Authenticity - Effects be DamnedFriday, February 21, 2020
|Georgia Straight - May 20 2004|
When photography came into being in the 19th century it was celebrated for its ability to accurately show the detail of reality.
Nobody considered that the first human in a photograph was Daguerre’s photograph of an almost empty Paris street with a man having his shoes shined. There is a lot of evidence pointing to the fact that in order to take this over at least 3 minute exposure Daguerre paid the man not to move.
The Soviet Union of the 20th century deftly (and sometimes not so deftly) removed people from photographs in their propaganda posters.
In short photography can lie. I like to quote a Canadian press photographer, Nick Didlick who with the advent of digital photography (he was and is a master) said, “You can trust a photograph if you know the photographer.”
As a beginning photographer in the early 60s I liked to call myself an authentic photographer who eschewed any special effects or any kind of filters. I soon found out that in b+w film, yellow filters and orange filters can help diminish effect of the blue/ultraviolet sensitive film (it is also true to this day of colour film, video and digital camera sensors). So I began using those yellow filters to make the dramatic Mexico City skies look the way they looked to my eyes.
But in all my years I have had a few rules that I keep with me at all times. One is that I never persuade anybody to do anything they might not want to do. A corollary of this is that I never tell anybody to do something I would not do.
A rule that kept me in good business with periodicals is that I made people look as good as I could (or even better). I never knowingly made anybody look worse except a couple of times and one I remember well when a magazine editor (Malcolm Parry) instructed me to go to City Hall and take an unflattering photograph of the mayor.
All kinds of early special effects like one called cross-processing (telling a lab to process a roll of slide film as if it were colour negative film) I only used for my personal work.
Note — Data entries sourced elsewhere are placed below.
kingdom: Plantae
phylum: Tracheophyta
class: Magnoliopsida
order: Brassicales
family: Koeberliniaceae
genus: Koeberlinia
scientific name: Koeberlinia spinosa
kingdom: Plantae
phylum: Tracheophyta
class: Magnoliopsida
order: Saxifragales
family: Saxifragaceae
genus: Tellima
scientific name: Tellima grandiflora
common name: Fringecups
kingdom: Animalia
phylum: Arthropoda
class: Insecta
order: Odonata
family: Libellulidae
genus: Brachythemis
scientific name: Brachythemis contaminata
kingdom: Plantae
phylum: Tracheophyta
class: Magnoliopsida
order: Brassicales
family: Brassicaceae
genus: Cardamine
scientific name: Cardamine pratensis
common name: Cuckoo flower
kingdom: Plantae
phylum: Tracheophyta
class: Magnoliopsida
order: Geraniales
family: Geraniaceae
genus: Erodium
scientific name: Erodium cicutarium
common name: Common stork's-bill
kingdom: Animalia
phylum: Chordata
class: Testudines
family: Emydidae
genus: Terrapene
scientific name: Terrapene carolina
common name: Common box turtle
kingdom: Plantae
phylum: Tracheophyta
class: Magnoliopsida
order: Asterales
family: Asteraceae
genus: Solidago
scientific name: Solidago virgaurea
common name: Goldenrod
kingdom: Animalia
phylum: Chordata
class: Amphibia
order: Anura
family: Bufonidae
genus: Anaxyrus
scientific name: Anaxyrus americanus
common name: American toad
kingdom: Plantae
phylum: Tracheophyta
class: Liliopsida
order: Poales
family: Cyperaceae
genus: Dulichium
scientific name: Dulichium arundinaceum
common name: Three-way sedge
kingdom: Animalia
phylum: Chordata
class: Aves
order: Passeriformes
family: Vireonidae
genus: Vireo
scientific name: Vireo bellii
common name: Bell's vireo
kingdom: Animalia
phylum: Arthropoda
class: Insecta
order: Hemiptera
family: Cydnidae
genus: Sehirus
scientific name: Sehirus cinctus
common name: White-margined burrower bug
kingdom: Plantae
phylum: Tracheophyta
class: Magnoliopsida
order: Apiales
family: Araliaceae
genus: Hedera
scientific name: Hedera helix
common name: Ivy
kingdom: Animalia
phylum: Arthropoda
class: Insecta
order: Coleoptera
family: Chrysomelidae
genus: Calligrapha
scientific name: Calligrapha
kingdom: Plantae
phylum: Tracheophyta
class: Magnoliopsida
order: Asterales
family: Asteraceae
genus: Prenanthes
While I used many kinds of lighting techniques, my portraits, I thought were honest.
But I can remember the first picture that I digitally manipulated. It was of Canadian mezzo soprano Jean Stilwell. She had short hair and did not resemble in any way you run-of-the-mill diva. The manipulated photograph appeared in black and white in the May 20 2004 Georgia Straight. My Photoshop was almost brand new. It is the same one I use now.
Now with negatives, slides, photographs I work with my scanner to go beyond whatever were my standards back in the 60s. But I will keep my standards in making my portraits as authentic of the person as I can muster, effects be damned.